Directive: Below are some records: retype them all exactly, but not the pictures.

[Listed records]

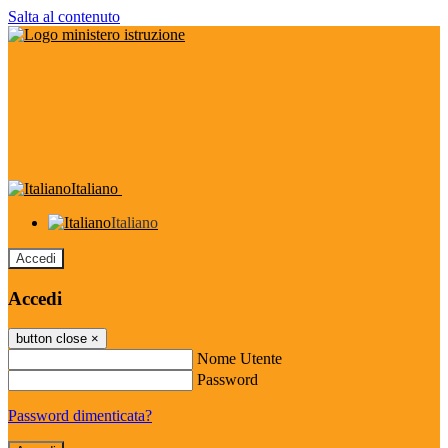
Salta al contenuto
Italiano
Italiano
Accedi
Accedi
button close
×
Nome Utente
Password
Password dimenticata?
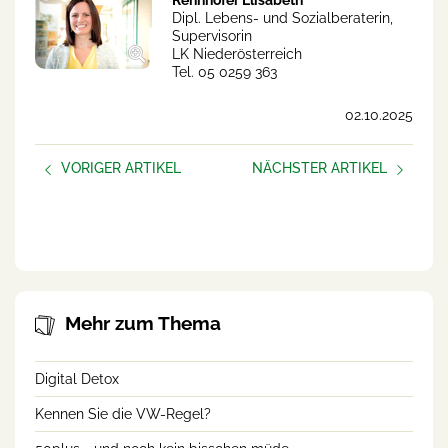
Rennhofer Elisabeth
Dipl. Lebens- und Sozialberaterin,
Supervisorin
LK Niederösterreich
Tel. 05 0259 363
02.10.2025
VORIGER ARTIKEL
NÄCHSTER ARTIKEL
Alles hängt an mir – Mental
Neue Podcast-Folge:
Load am Hof
Suizidprävention in der
Landwirtschaft
Mehr zum Thema
Digital Detox
Kennen Sie die VW-Regel?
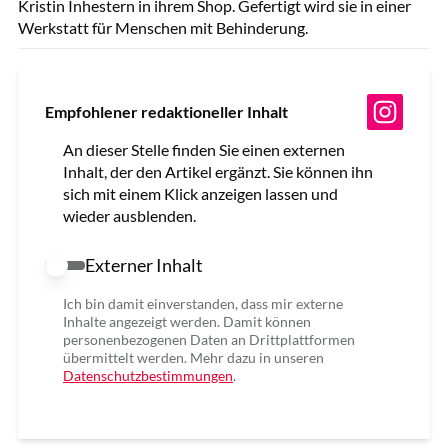
Kristin Inhestern in ihrem Shop. Gefertigt wird sie in einer
Werkstatt für Menschen mit Behinderung.
Empfohlener redaktioneller Inhalt
An dieser Stelle finden Sie einen externen
Inhalt, der den Artikel ergänzt. Sie können ihn
sich mit einem Klick anzeigen lassen und
wieder ausblenden.
Externer Inhalt
Externer Inhalt erlauben
Ich bin damit einverstanden, dass mir externe
Inhalte angezeigt werden. Damit können
personenbezogenen Daten an Drittplattformen
übermittelt werden. Mehr dazu in unseren
Datenschutzbestimmungen
.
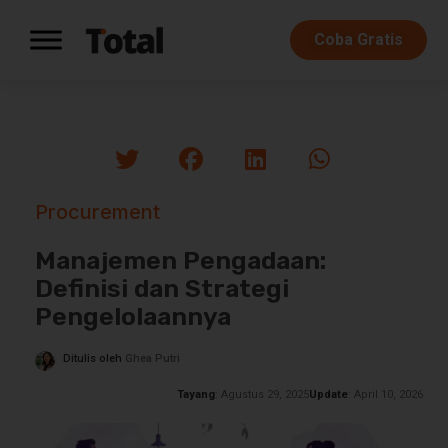
Coba Gratis
Procurement
Manajemen Pengadaan:
Definisi dan Strategi
Pengelolaannya
Ditulis oleh
Ghea Putri
Tayang
: Agustus 29, 2025
Update
: April 10, 2026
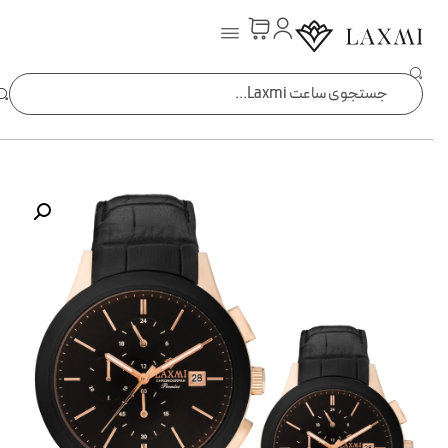
ساعت laxmi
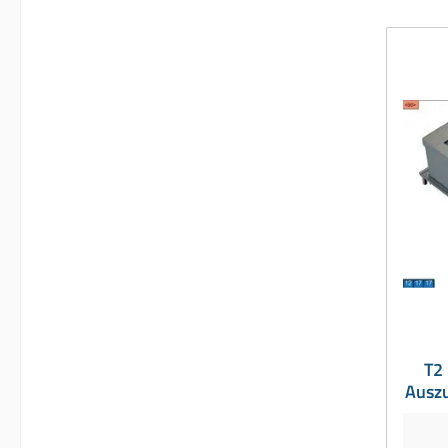
T2 
Auszu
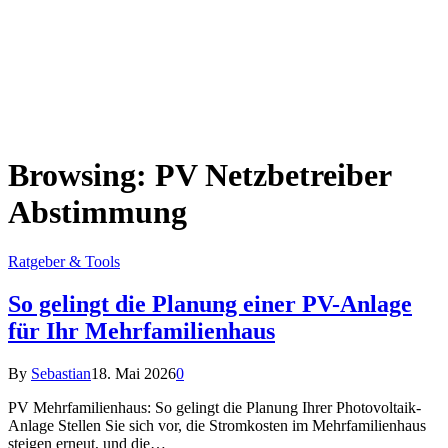
Browsing:
PV Netzbetreiber
Abstimmung
Ratgeber & Tools
So gelingt die Planung einer PV-Anlage
für Ihr Mehrfamilienhaus
By
Sebastian
18. Mai 2026
0
PV Mehrfamilienhaus: So gelingt die Planung Ihrer Photovoltaik-
Anlage Stellen Sie sich vor, die Stromkosten im Mehrfamilienhaus
steigen erneut, und die…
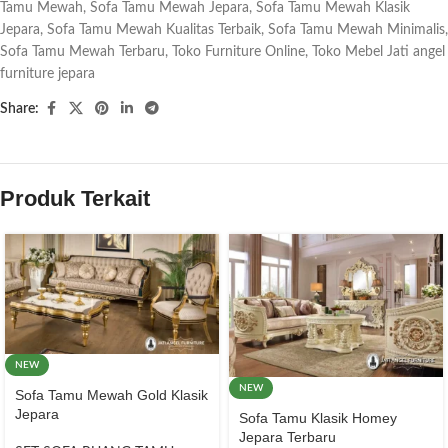
Tamu Mewah
,
Sofa Tamu Mewah Jepara
,
Sofa Tamu Mewah Klasik
Jepara
,
Sofa Tamu Mewah Kualitas Terbaik
,
Sofa Tamu Mewah Minimalis
,
Sofa Tamu Mewah Terbaru
,
Toko Furniture Online
,
Toko Mebel Jati angel
furniture jepara
Share:
Produk Terkait
NEW
NEW
Sofa Tamu Mewah Gold Klasik
Jepara
Sofa Tamu Klasik Homey
Jepara Terbaru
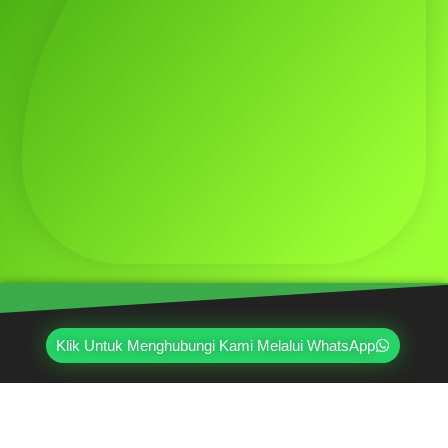
Klik Untuk Menghubungi Kami Melalui WhatsApp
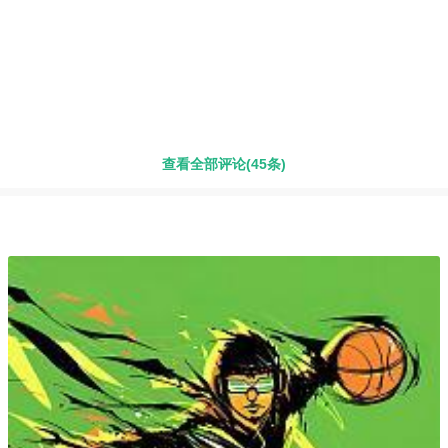
查看全部评论(45条)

[/Listed records]

Solution to this exercise:
Salta al contenuto
Italiano
Italiano
Accedi
Accedi
button close
×
Nome Utente
Password
Password dimenticata?
Rennhofer Elisabeth
Dipl. Lebens- und Sozialberaterin,
Supervisorin
LK Niederösterreich
Tel. 05 0259 363
02.10.2025
VORIGER ARTIKEL
NÄCHSTER ARTIKEL
Alles hängt an mir – Mental
Neue Podcast-Folge:
Load am Hof
Suizidprävention in der
Landwirtschaft
Mehr zum Thema
Digital Detox
Kennen Sie die VW-Regel?
Kristin Inhestern in ihrem Shop. Gefertigt wird sie in einer
Werkstatt für Menschen mit Behinderung.
Empfohlener redaktioneller Inhalt
An dieser Stelle finden Sie einen externen
Inhalt, der den Artikel ergänzt. Sie können ihn
sich mit einem Klick anzeigen lassen und
wieder ausblenden.
Externer Inhalt
Externer Inhalt erlauben
Ich bin damit einverstanden, dass mir externe
Inhalte angezeigt werden. Damit können
personenbezogenen Daten an Drittplattformen
übermittelt werden. Mehr dazu in unseren
Datenschutzbestimmungen
.
Coba Gratis
Procurement
Manajemen Pengadaan:
Definisi dan Strategi
Pengelolaannya
Ditulis oleh
Ghea Putri
Tayang
: Agustus 29, 2025
Update
: April 10, 2026
ساعت laxmi
T2 
Auszu
Browsing:
PV Netzbetreiber
Abstimmung
Ratgeber & Tools
So gelingt die Planung einer PV-Anlage
für Ihr Mehrfamilienhaus
By
Sebastian
18. Mai 2026
0
PV Mehrfamilienhaus: So gelingt die Planung Ihrer Photovoltaik-
Anlage Stellen Sie sich vor, die Stromkosten im Mehrfamilienhaus
steigen erneut, und die…
Tamu Mewah
,
Sofa Tamu Mewah Jepara
,
Sofa Tamu Mewah Klasik
Jepara
,
Sofa Tamu Mewah Kualitas Terbaik
,
Sofa Tamu Mewah Minimalis
,
Sofa Tamu Mewah Terbaru
,
Toko Furniture Online
,
Toko Mebel Jati angel
furniture jepara
Share:
Produk Terkait
NEW
NEW
Sofa Tamu Mewah Gold Klasik
Jepara
Sofa Tamu Klasik Homey
Jepara Terbaru
Klik Untuk Menghubungi Kami Melalui WhatsApp
查看全部评论(45条)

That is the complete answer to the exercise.